Baby Panda Care : 10,000,000+
Toca Kitchen 2 : 50,000,000+
PJ Masks: Moonlight Heroes : 10,000,000+
No. Color - Color by Number, Number Coloring : 10,000,000+
ABC Kids - Tracing & Phonics : 10,000,000+
Barbie Magical Fashion : 10,000,000+
Piano Kids - Music & Songs : 10,000,000+
Farming Simulator 14 : 10,000,000+
Hot Wheels: Race Off : 10,000,000+
School of Dragons : 10,000,000+
Cars: Lightning League : 10,000,000+
LEGO® Juniors Create & Cruise : 50,000,000+
Thomas & Friends: Go Go Thomas : 10,000,000+
Plants vs. Zombies™ Heroes : 10,000,000+
Ice Cream Jump : 10,000,000+
Disney Magic Kingdoms: Build Your Own Magical Park : 10,000,000+
Turbo FAST : 50,000,000+
My Little Pony: Harmony Quest : 10,000,000+
Equestria Girls : 10,000,000+
Disney Crossy Road : 10,000,000+
Supermarket – Game for Kids : 10,000,000+
Kids Animals Jigsaw Puzzles 😄 : 10,000,000+
Inside Out Thought Bubbles : 10,000,000+
Frozen Free Fall : 50,000,000+
Shopkins World! : 10,000,000+
Masha and the Bear Child Games : 10,0

Looking at the names of the apps in the 'FAMILY' section, the majority of them are aimed at children. We notice that apps that are based on puzzles, learning or animals are popular. This gives us an idea of how we can incorporate the ideas discussed about what makes the games successful and what makes the family apps successful.

# Conclusion 

In this project, we analyzed data about the Apple App Store and Google Play mobile apps with the goal of recommending an app profile that can be profitable for both markets.

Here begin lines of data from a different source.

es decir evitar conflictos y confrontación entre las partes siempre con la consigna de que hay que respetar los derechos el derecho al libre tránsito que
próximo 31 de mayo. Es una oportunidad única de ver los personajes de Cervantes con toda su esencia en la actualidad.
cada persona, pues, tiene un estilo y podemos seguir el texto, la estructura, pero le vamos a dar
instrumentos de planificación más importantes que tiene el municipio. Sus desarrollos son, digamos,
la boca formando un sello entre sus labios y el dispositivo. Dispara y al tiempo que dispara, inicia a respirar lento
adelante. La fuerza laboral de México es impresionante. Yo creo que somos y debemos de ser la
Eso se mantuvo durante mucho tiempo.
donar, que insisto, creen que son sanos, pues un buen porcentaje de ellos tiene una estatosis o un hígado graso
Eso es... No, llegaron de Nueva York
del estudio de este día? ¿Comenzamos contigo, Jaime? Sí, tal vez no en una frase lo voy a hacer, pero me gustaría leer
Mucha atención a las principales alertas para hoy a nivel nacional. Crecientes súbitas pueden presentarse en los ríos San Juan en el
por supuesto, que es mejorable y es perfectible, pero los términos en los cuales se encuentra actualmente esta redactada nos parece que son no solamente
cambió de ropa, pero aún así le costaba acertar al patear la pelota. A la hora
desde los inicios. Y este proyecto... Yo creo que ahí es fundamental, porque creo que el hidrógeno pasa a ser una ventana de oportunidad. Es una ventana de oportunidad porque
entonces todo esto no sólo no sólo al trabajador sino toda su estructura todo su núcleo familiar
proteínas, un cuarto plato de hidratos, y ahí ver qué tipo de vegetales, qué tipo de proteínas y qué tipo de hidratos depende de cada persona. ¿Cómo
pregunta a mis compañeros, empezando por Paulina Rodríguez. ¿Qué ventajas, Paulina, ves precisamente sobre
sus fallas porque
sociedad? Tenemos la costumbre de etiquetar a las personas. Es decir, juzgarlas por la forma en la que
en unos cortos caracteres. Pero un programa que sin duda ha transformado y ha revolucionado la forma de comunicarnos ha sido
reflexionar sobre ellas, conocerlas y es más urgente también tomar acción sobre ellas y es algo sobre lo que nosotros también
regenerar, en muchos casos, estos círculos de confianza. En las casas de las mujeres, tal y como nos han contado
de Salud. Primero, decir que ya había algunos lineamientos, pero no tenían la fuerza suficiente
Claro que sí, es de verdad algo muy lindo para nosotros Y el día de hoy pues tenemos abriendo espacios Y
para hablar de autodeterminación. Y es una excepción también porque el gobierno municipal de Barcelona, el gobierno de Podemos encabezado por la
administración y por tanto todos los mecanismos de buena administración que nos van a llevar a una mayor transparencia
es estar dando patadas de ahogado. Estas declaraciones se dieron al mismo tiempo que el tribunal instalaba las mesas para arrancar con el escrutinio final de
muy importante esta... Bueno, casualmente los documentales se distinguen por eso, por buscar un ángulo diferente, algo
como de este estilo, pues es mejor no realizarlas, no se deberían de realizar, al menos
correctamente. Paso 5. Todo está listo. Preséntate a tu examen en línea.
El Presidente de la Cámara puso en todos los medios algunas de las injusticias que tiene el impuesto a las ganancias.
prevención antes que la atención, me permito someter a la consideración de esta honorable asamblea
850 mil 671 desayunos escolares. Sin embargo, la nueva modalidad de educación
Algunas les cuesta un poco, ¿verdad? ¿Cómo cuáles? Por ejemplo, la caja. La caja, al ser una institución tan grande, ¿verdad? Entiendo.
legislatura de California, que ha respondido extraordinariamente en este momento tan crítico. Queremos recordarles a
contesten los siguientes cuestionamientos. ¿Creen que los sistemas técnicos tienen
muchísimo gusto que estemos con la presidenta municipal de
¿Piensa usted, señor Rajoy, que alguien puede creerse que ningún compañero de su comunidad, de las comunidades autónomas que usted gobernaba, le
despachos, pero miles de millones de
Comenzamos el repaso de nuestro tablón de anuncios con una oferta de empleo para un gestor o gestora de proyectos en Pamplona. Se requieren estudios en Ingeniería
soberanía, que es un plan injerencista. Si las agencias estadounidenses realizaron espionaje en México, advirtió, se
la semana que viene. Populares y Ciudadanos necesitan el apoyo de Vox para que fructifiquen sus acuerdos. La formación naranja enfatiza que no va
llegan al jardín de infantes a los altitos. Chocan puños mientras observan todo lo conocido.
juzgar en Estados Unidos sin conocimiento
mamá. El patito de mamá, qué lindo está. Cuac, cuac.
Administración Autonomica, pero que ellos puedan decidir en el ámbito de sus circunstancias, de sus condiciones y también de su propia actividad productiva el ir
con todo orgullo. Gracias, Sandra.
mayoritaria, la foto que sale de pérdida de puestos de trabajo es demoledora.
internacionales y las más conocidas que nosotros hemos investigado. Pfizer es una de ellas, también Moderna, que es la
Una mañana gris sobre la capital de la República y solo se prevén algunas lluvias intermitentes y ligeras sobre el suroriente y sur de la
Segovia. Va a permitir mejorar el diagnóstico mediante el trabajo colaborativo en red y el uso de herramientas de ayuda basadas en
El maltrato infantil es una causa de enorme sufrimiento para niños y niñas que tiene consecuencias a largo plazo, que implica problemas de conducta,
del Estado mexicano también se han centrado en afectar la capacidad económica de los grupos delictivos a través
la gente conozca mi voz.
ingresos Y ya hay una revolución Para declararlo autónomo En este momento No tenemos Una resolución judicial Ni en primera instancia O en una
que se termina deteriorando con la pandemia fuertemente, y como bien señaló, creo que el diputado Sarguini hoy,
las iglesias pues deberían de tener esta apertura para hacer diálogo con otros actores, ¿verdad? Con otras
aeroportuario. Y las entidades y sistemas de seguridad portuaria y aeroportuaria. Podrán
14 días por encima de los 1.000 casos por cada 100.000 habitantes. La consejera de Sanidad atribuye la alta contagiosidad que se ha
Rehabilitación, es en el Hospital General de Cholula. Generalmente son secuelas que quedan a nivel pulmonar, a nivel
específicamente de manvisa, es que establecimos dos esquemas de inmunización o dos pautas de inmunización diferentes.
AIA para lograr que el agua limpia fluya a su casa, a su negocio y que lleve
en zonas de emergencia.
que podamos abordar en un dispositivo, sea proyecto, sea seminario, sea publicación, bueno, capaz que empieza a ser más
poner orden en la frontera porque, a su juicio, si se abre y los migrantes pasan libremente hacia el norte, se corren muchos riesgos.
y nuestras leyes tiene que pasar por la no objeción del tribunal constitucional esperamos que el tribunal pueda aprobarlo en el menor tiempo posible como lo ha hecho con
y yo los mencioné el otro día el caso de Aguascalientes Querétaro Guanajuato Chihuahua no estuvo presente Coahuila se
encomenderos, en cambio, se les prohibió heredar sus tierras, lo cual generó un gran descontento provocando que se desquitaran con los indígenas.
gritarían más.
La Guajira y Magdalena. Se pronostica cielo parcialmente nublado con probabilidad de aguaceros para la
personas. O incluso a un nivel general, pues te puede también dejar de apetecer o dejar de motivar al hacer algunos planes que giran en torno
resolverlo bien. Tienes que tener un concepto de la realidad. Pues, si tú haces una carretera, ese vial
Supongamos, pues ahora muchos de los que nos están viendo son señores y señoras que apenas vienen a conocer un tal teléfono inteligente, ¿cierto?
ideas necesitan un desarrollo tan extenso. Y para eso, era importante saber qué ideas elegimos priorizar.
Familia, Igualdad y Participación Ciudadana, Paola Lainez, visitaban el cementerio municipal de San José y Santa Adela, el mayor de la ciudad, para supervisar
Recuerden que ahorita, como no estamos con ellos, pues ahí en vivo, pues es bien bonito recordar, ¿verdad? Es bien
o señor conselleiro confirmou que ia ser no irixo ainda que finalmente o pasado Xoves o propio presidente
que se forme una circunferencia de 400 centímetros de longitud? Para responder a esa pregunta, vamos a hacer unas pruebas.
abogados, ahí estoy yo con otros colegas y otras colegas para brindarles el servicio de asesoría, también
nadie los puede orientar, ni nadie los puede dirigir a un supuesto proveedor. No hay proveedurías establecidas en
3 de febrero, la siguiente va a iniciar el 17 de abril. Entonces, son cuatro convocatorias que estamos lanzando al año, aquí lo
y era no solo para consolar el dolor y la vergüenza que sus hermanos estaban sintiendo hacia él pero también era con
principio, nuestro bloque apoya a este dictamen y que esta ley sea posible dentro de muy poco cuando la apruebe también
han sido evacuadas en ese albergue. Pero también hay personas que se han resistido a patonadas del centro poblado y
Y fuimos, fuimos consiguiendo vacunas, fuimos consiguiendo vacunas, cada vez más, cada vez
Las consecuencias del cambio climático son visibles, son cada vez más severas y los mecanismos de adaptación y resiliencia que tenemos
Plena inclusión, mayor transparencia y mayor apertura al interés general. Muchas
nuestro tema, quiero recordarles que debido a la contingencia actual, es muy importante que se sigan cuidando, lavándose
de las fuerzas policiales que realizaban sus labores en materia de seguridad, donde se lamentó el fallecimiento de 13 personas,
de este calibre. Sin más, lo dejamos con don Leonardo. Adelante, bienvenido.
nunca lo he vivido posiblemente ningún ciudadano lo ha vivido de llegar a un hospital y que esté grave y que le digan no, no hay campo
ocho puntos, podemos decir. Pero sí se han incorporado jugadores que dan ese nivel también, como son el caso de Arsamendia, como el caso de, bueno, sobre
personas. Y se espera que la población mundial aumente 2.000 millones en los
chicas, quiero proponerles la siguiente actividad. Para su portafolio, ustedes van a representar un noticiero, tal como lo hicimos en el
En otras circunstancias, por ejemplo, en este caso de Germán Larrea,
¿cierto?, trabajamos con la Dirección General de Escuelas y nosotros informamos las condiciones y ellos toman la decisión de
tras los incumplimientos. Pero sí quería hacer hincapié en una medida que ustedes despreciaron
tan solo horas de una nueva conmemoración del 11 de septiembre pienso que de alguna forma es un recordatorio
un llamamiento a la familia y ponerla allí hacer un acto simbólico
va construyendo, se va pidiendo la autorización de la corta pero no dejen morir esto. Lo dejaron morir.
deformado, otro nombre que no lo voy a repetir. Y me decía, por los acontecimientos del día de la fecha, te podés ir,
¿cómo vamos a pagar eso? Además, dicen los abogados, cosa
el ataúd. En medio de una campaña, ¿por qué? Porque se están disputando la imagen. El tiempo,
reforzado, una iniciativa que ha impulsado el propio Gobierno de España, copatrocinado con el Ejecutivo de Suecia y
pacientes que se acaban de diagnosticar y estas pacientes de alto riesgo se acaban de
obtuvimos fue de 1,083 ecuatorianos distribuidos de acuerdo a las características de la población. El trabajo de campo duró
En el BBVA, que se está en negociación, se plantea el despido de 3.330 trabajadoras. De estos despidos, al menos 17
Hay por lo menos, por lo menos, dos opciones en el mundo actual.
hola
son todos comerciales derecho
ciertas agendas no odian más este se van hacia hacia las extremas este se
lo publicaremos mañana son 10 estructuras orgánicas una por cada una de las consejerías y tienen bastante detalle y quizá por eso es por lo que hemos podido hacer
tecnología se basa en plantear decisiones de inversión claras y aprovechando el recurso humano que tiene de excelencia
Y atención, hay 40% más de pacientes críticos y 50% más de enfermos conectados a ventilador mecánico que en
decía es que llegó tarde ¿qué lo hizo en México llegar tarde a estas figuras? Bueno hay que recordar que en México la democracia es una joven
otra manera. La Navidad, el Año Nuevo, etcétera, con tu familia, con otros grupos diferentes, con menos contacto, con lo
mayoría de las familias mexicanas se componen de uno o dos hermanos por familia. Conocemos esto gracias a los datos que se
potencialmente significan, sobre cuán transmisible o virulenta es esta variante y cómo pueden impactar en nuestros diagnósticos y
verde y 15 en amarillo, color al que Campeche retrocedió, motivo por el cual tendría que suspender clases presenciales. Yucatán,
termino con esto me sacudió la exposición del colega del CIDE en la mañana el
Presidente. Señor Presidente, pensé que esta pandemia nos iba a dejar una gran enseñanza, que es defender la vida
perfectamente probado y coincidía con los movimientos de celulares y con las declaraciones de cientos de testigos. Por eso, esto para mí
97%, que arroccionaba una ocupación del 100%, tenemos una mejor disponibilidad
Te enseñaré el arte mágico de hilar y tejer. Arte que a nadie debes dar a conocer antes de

We concluded that making a family-type game on the app stores would be most profitable. By incorporating a token based system or daily rewards system on a learning/puzzle game, the app will become a fun and addictive way for children to learn creatively. This will drive the number of installs and reviews and hence create a profitable app on the App Store and Google Play Markets.